* [Written problem] Reproduce without any change the lines of the items from the one holding "state / province: Michigan" through the end of the items, both ends included.
'''
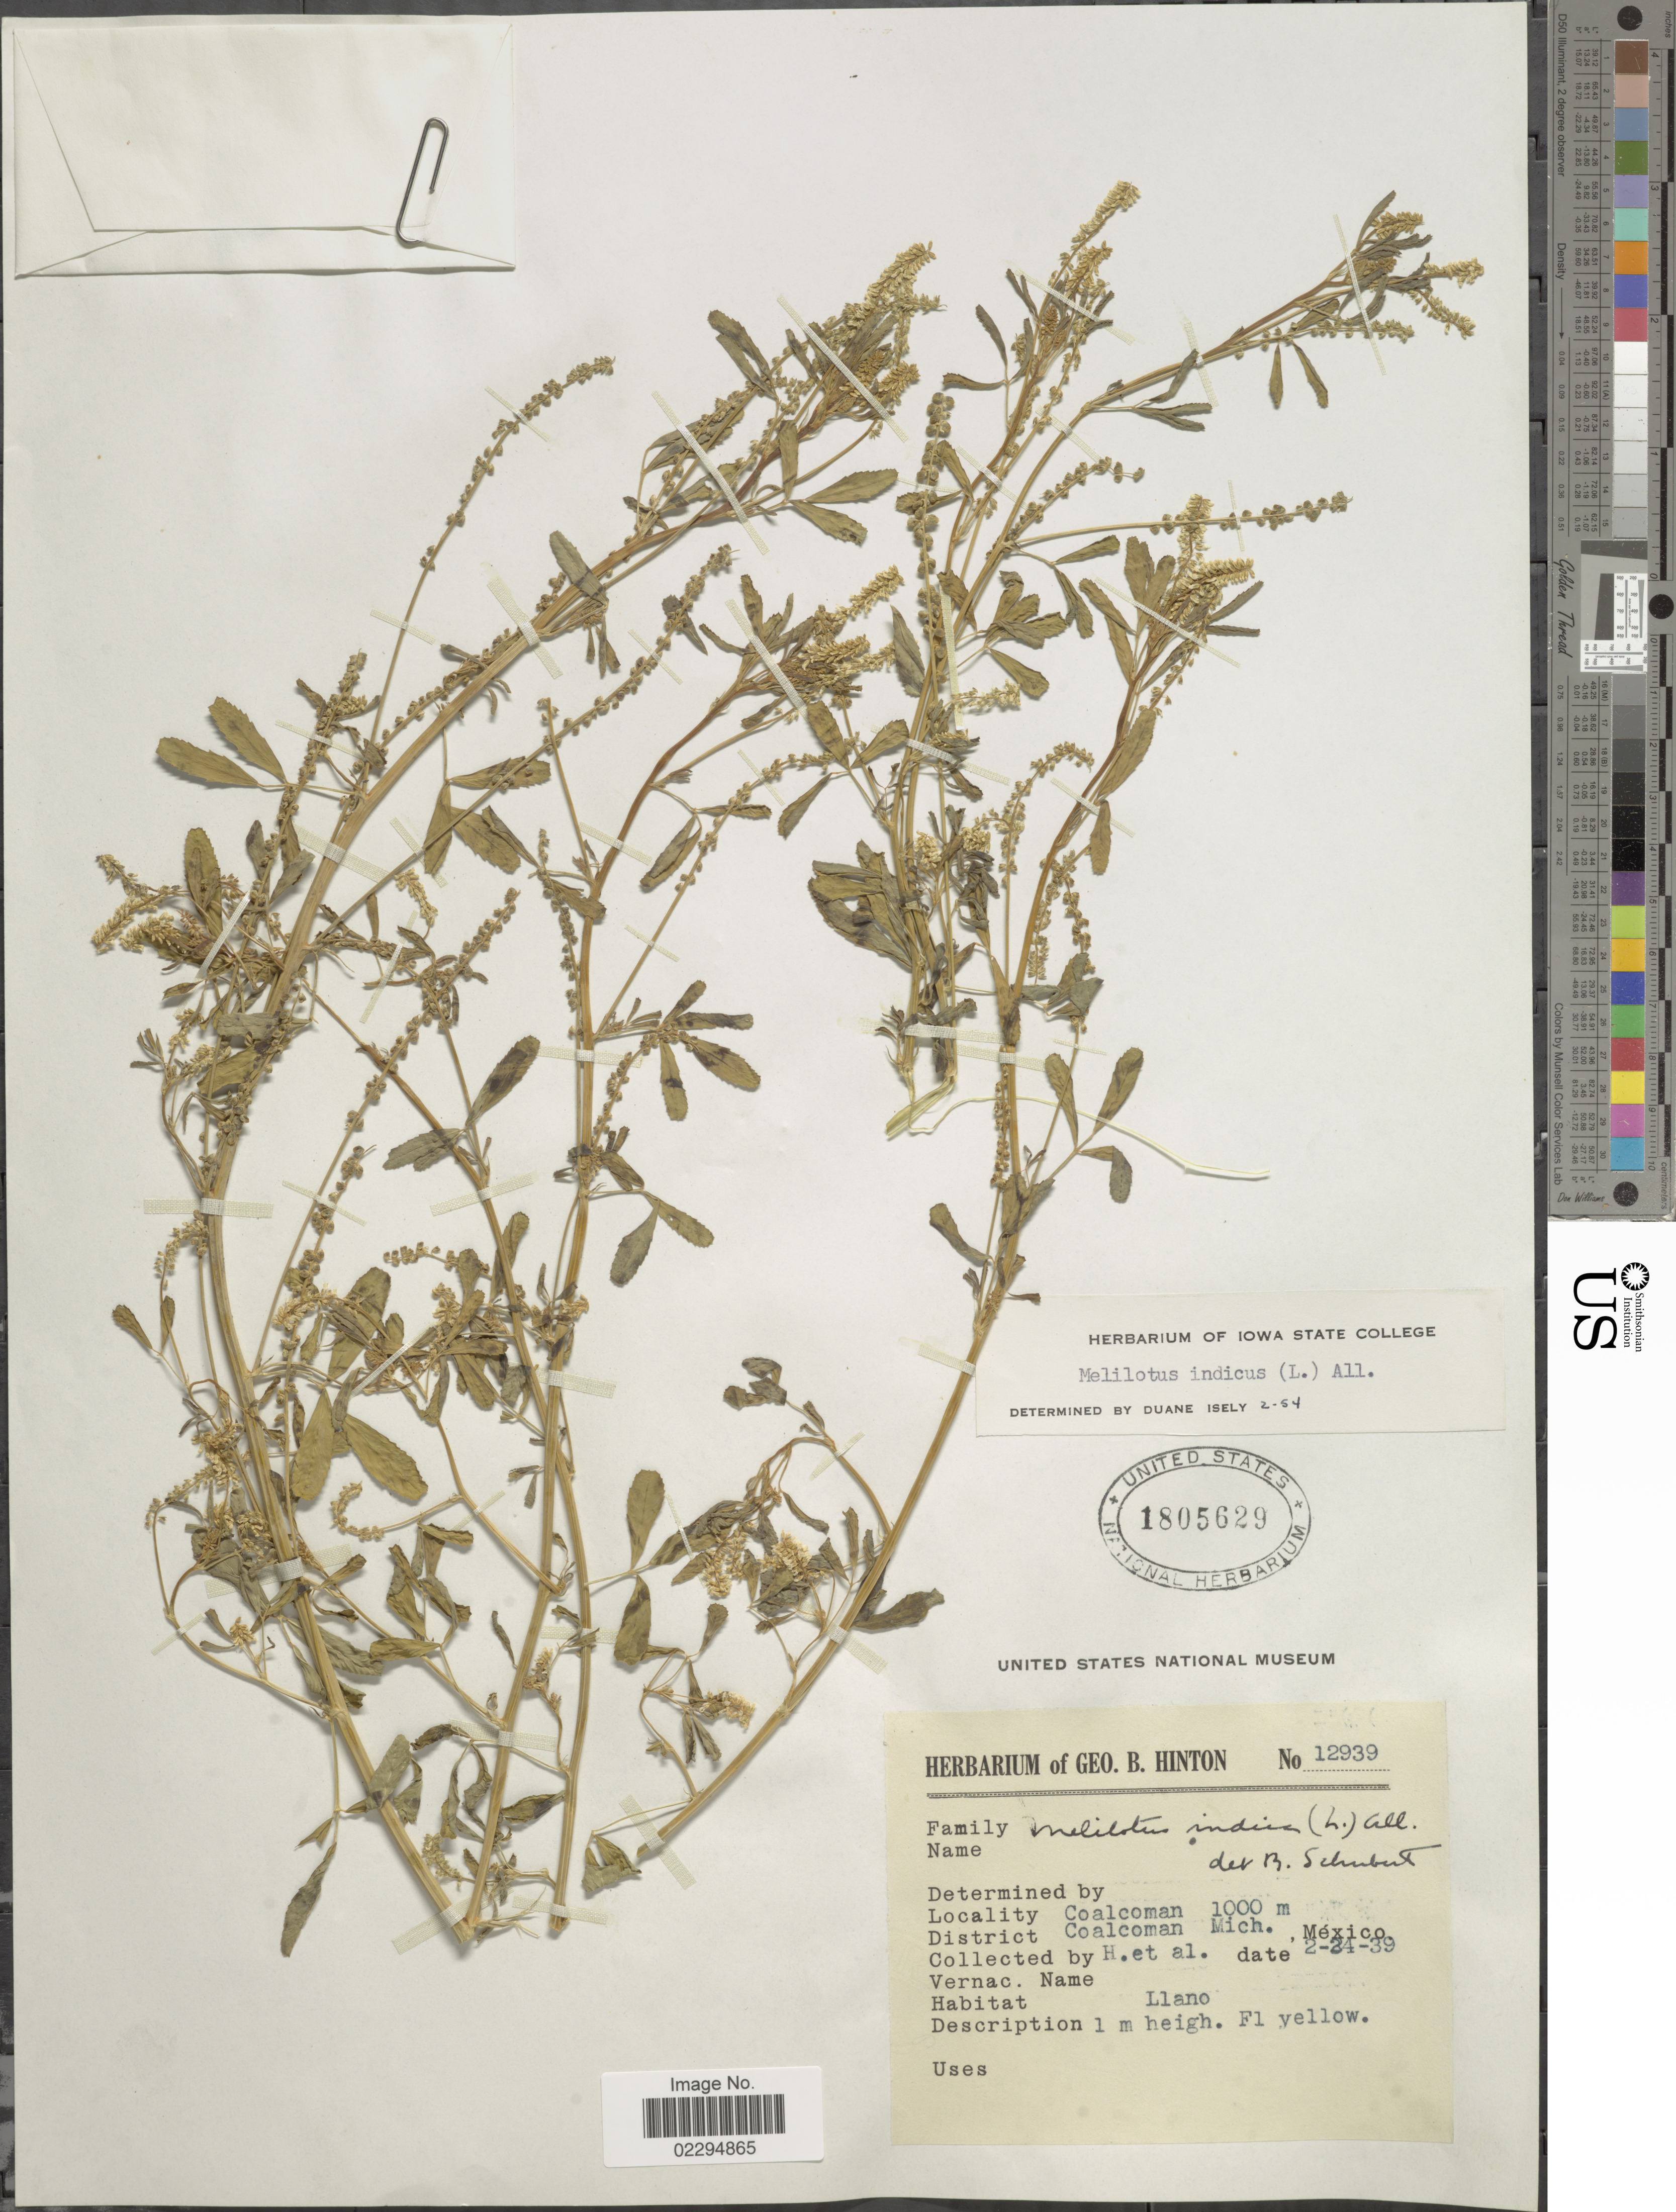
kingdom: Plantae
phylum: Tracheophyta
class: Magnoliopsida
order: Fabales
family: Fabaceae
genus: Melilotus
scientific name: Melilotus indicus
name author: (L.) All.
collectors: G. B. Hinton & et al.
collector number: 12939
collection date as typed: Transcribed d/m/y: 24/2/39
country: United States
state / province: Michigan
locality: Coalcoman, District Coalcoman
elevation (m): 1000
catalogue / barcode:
'''
* [Exercise result]
state / province: Michigan
locality: Coalcoman, District Coalcoman
elevation (m): 1000
catalogue / barcode:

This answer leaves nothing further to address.